• TASK INSTRUCTIONS:
Keep only the lines from the start of the data through the line containing "Expert Durable Orichalcum Dagger", and output them exactly.

(Transcribed page contents)
════════

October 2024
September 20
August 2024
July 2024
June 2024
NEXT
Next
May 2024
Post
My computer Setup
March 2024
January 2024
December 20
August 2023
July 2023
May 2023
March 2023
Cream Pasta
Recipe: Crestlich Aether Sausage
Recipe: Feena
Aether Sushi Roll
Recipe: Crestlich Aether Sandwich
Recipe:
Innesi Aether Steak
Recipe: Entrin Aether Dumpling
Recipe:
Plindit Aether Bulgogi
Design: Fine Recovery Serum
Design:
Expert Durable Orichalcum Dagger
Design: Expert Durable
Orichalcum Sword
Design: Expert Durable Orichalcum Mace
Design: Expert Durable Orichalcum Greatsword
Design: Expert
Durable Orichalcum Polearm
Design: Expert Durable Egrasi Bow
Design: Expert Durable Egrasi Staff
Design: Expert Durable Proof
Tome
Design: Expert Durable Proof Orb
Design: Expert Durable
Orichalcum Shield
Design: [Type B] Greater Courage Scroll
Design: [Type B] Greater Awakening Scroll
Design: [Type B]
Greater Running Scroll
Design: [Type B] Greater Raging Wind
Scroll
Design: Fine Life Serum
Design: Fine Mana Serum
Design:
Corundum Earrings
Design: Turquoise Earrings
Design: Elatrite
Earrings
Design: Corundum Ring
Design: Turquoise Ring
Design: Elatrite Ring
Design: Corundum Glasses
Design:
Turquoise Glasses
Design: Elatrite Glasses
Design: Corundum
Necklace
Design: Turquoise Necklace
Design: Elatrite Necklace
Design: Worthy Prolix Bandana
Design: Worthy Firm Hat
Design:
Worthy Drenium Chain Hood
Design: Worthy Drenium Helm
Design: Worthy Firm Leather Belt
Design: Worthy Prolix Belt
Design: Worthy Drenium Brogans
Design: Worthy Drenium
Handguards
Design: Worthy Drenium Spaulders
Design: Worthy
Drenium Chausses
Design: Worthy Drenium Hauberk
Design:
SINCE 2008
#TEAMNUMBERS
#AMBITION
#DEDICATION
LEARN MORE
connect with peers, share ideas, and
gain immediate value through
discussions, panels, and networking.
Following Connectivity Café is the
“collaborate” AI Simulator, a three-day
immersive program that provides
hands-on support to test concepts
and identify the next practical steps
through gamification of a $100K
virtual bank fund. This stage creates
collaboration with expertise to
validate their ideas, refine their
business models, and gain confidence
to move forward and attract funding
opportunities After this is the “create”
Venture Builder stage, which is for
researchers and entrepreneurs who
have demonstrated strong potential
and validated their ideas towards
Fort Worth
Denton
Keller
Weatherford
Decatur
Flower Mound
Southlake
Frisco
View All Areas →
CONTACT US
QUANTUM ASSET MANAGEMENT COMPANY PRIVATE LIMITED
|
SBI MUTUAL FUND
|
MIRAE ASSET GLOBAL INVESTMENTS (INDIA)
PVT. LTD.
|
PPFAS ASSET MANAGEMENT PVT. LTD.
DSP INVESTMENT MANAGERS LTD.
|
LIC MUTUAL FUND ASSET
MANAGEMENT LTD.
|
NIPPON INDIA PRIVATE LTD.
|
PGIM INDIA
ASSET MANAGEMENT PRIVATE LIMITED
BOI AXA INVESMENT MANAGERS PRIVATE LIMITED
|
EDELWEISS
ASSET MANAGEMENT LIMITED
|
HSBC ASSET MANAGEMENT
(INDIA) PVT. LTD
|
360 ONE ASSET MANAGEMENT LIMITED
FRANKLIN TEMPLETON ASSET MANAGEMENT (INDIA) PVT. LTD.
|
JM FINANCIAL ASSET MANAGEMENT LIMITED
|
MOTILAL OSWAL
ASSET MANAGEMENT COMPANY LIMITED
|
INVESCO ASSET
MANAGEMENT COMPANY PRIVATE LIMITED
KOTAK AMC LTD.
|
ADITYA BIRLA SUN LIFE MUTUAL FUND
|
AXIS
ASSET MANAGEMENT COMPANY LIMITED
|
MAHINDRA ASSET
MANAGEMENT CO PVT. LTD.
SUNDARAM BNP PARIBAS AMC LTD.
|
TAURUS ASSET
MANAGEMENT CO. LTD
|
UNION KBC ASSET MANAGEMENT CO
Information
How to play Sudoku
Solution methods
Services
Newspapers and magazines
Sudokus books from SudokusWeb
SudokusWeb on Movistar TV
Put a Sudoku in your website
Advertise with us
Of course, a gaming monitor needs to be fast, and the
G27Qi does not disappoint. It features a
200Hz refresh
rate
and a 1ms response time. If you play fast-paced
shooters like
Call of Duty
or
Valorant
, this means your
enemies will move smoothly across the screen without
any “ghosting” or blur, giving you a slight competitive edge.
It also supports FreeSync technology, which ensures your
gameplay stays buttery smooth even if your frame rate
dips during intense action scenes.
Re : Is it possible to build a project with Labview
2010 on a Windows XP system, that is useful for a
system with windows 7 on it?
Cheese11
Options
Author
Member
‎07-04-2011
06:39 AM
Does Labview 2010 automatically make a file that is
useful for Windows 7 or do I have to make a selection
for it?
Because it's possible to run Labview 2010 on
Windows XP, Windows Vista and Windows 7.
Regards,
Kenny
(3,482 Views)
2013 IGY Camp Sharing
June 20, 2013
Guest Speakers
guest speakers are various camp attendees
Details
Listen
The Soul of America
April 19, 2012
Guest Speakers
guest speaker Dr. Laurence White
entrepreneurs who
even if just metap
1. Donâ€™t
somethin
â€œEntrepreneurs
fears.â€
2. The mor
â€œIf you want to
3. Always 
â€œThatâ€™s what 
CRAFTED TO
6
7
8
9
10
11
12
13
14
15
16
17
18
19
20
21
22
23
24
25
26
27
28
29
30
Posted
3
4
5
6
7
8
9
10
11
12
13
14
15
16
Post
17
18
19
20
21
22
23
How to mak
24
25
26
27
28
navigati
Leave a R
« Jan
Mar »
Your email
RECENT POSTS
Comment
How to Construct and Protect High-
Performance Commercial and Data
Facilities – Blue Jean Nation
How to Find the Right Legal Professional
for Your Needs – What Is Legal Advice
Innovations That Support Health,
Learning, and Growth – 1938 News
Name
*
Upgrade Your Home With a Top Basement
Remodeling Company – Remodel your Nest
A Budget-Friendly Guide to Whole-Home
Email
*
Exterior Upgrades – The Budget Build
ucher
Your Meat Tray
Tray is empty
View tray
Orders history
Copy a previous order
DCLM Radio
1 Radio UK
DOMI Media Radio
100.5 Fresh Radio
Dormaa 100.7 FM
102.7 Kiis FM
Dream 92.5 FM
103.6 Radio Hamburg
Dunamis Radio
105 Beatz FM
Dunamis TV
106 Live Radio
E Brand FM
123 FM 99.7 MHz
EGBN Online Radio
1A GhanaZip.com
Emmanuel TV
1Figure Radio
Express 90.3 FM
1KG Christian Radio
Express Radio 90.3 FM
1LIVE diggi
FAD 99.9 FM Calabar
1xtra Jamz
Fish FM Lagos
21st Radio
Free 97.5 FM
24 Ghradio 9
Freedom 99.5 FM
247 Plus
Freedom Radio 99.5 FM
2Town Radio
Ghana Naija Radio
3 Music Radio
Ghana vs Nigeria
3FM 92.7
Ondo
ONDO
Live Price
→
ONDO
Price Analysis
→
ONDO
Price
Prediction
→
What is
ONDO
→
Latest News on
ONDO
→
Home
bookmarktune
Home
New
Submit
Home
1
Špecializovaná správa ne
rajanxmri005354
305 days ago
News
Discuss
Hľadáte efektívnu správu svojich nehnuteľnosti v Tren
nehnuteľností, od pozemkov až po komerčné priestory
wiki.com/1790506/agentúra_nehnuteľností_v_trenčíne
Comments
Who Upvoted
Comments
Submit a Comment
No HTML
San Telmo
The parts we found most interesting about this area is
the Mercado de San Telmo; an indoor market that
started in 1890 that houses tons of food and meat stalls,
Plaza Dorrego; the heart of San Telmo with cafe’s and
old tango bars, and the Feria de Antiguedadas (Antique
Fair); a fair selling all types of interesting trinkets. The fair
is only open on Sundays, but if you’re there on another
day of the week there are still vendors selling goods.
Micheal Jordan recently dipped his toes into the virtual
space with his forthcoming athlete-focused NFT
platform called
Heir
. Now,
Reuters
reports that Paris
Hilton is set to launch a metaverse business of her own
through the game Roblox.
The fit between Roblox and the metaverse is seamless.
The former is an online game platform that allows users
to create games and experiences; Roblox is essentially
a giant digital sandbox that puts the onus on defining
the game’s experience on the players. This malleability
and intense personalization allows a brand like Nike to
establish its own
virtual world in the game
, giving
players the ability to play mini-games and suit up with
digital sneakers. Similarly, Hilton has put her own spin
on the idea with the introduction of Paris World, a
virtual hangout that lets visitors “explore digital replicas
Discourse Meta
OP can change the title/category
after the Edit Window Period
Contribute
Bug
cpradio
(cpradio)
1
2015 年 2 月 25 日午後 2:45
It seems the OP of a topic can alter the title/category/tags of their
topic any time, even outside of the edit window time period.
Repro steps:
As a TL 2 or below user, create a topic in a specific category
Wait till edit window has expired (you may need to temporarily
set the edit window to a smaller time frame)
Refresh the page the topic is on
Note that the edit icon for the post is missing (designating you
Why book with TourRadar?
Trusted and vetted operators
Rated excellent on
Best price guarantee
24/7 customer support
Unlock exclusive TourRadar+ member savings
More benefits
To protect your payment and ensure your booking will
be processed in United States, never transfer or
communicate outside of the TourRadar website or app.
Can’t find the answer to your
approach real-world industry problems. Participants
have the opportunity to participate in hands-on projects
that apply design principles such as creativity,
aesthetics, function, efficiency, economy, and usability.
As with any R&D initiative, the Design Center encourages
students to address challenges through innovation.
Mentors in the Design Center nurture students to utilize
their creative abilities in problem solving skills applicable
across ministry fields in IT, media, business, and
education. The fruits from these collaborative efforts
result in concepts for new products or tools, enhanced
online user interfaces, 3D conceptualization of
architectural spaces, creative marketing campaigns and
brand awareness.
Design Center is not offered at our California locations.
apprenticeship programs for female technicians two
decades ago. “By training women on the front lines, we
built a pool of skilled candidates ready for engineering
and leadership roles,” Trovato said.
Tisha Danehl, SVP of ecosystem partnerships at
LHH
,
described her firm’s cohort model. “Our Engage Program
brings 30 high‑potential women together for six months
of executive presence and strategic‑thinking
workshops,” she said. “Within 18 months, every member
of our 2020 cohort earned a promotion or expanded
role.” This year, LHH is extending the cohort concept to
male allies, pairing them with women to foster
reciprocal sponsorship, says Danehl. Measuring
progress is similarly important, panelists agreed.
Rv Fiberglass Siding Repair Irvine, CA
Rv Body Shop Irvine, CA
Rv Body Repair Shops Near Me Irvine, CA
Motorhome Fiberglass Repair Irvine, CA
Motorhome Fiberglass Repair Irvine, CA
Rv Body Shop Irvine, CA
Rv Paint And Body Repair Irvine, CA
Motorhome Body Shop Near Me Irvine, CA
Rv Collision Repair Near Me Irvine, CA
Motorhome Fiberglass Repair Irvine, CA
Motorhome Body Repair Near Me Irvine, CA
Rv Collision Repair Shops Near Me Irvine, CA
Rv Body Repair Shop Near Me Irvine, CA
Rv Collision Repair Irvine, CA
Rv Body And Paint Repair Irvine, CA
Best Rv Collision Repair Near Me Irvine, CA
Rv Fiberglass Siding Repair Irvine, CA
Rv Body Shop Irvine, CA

════════

• WRITTEN RESPONSE:
October 2024
September 20
August 2024
July 2024
June 2024
NEXT
Next
May 2024
Post
My computer Setup
March 2024
January 2024
December 20
August 2023
July 2023
May 2023
March 2023
Cream Pasta
Recipe: Crestlich Aether Sausage
Recipe: Feena
Aether Sushi Roll
Recipe: Crestlich Aether Sandwich
Recipe:
Innesi Aether Steak
Recipe: Entrin Aether Dumpling
Recipe:
Plindit Aether Bulgogi
Design: Fine Recovery Serum
Design:
Expert Durable Orichalcum Dagger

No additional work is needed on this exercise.